* EXERCISE PROMPT: Return, without any change, the lines in the records between the line containing "genus: Achillea" and the line containing "order: Malpighiales", both of those lines included.

Start of DATA EXTRACT

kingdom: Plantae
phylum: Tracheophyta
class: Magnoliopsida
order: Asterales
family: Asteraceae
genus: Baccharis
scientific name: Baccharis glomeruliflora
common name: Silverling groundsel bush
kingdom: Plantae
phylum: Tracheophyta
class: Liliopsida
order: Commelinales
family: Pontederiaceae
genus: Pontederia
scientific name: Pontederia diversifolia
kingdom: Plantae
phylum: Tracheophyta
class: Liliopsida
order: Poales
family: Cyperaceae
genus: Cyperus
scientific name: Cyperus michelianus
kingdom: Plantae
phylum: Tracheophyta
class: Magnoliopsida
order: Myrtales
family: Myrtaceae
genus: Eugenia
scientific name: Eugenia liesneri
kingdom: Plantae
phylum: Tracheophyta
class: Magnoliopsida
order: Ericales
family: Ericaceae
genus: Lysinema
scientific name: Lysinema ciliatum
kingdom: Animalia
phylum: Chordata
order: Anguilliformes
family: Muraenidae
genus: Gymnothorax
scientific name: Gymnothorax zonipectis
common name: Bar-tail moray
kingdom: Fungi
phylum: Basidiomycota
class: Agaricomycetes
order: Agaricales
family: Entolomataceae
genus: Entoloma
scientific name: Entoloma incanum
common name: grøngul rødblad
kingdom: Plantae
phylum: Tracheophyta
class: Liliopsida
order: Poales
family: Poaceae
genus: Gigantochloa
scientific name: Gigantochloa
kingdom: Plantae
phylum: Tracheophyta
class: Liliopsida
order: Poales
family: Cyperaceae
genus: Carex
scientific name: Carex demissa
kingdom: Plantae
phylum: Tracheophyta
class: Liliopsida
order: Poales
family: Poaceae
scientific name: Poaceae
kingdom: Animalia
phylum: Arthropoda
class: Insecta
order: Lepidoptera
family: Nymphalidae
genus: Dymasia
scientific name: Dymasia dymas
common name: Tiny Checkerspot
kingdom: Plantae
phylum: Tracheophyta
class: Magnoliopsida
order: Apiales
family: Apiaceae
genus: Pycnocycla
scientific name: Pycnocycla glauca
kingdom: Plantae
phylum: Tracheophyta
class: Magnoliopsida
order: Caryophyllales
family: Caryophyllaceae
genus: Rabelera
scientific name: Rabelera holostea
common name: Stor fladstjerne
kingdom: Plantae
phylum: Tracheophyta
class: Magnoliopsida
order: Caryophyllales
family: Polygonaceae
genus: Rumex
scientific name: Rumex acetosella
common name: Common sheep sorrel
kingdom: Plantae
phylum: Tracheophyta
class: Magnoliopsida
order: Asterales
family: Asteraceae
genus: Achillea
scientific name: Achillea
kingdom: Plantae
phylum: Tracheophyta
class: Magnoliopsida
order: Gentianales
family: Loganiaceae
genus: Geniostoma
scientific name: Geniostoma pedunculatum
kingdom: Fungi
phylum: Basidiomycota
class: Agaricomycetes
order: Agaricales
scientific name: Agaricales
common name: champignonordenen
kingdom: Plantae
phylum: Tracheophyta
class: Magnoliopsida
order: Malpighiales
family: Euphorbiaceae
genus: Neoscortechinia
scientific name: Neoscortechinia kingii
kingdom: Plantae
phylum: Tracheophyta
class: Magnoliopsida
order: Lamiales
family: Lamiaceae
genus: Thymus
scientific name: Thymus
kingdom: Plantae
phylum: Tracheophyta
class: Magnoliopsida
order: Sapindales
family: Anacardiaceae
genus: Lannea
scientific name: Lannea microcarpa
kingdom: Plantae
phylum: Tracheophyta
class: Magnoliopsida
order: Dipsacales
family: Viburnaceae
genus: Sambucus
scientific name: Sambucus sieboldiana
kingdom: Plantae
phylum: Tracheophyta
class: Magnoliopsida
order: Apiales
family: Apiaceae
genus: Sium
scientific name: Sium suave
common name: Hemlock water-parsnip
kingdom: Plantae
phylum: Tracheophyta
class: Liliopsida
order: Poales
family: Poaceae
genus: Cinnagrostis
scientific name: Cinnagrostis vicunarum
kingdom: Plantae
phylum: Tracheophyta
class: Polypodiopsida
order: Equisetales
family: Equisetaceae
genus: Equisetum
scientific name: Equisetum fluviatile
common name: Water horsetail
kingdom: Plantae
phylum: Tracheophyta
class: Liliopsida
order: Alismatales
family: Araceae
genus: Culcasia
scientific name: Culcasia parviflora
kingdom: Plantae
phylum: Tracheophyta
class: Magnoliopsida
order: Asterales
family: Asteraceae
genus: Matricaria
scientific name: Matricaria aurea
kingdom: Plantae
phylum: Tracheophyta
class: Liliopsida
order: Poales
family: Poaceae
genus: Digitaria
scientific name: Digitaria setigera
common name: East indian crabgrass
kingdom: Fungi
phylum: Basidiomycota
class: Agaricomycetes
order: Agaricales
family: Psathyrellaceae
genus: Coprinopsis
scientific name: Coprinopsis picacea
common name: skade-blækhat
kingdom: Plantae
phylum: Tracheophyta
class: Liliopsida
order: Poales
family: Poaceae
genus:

End of DATA EXTRACT

* TASK ANSWER:
genus: Achillea
scientific name: Achillea
kingdom: Plantae
phylum: Tracheophyta
class: Magnoliopsida
order: Gentianales
family: Loganiaceae
genus: Geniostoma
scientific name: Geniostoma pedunculatum
kingdom: Fungi
phylum: Basidiomycota
class: Agaricomycetes
order: Agaricales
scientific name: Agaricales
common name: champignonordenen
kingdom: Plantae
phylum: Tracheophyta
class: Magnoliopsida
order: Malpighiales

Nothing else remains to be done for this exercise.